=== Input ===

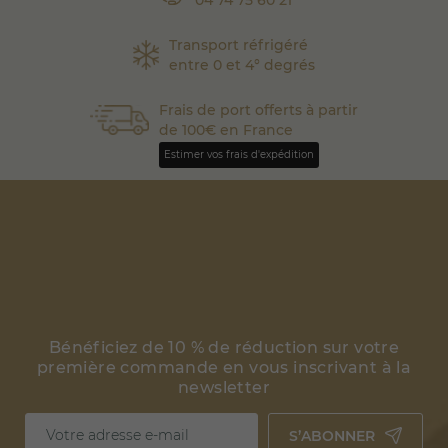
Transport réfrigéré
entre 0 et 4° degrés
Frais de port offerts à partir
de 100€ en France
Estimer vos frais d'expédition
Bénéficiez de 10 % de réduction sur votre
première commande en vous inscrivant à la
newsletter
S’ABONNER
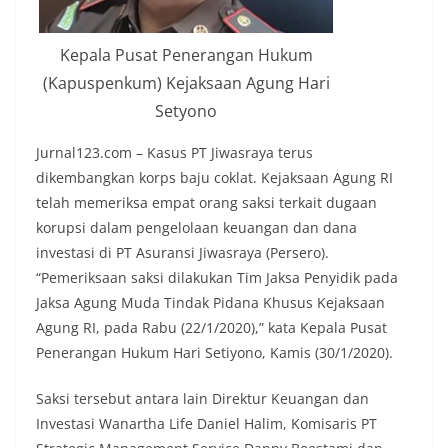
Kepala Pusat Penerangan Hukum
(Kapuspenkum) Kejaksaan Agung Hari
Setyono
Jurnal123.com – Kasus PT Jiwasraya terus
dikembangkan korps baju coklat. Kejaksaan Agung RI
telah memeriksa empat orang saksi terkait dugaan
korupsi dalam pengelolaan keuangan dan dana
investasi di PT Asuransi Jiwasraya (Persero).
“Pemeriksaan saksi dilakukan Tim Jaksa Penyidik pada
Jaksa Agung Muda Tindak Pidana Khusus Kejaksaan
Agung RI, pada Rabu (22/1/2020),” kata Kepala Pusat
Penerangan Hukum Hari Setiyono, Kamis (30/1/2020).
Saksi tersebut antara lain Direktur Keuangan dan
Investasi Wanartha Life Daniel Halim, Komisaris PT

===

#### [Exercise aim]
Arrange the text lines from all of the material above as a Markdown table with the columns Row and Text line. Number the rows in order, skip blank lines, and leave out the pictures.

#### [Worked solution]
| Row | Text line |
|---|---|
| 1 | Transport réfrigéré |
| 2 | entre 0 et 4° degrés |
| 3 | Frais de port offerts à partir |
| 4 | de 100€ en France |
| 5 | Estimer vos frais d'expédition |
| 6 | Bénéficiez de 10 % de réduction sur votre |
| 7 | première commande en vous inscrivant à la |
| 8 | newsletter |
| 9 | S’ABONNER |
| 10 | Kepala Pusat Penerangan Hukum |
| 11 | (Kapuspenkum) Kejaksaan Agung Hari |
| 12 | Setyono |
| 13 | Jurnal123.com – Kasus PT Jiwasraya terus |
| 14 | dikembangkan korps baju coklat. Kejaksaan Agung RI |
| 15 | telah memeriksa empat orang saksi terkait dugaan |
| 16 | korupsi dalam pengelolaan keuangan dan dana |
| 17 | investasi di PT Asuransi Jiwasraya (Persero). |
| 18 | “Pemeriksaan saksi dilakukan Tim Jaksa Penyidik pada |
| 19 | Jaksa Agung Muda Tindak Pidana Khusus Kejaksaan |
| 20 | Agung RI, pada Rabu (22/1/2020),” kata Kepala Pusat |
| 21 | Penerangan Hukum Hari Setiyono, Kamis (30/1/2020). |
| 22 | Saksi tersebut antara lain Direktur Keuangan dan |
| 23 | Investasi Wanartha Life Daniel Halim, Komisaris PT |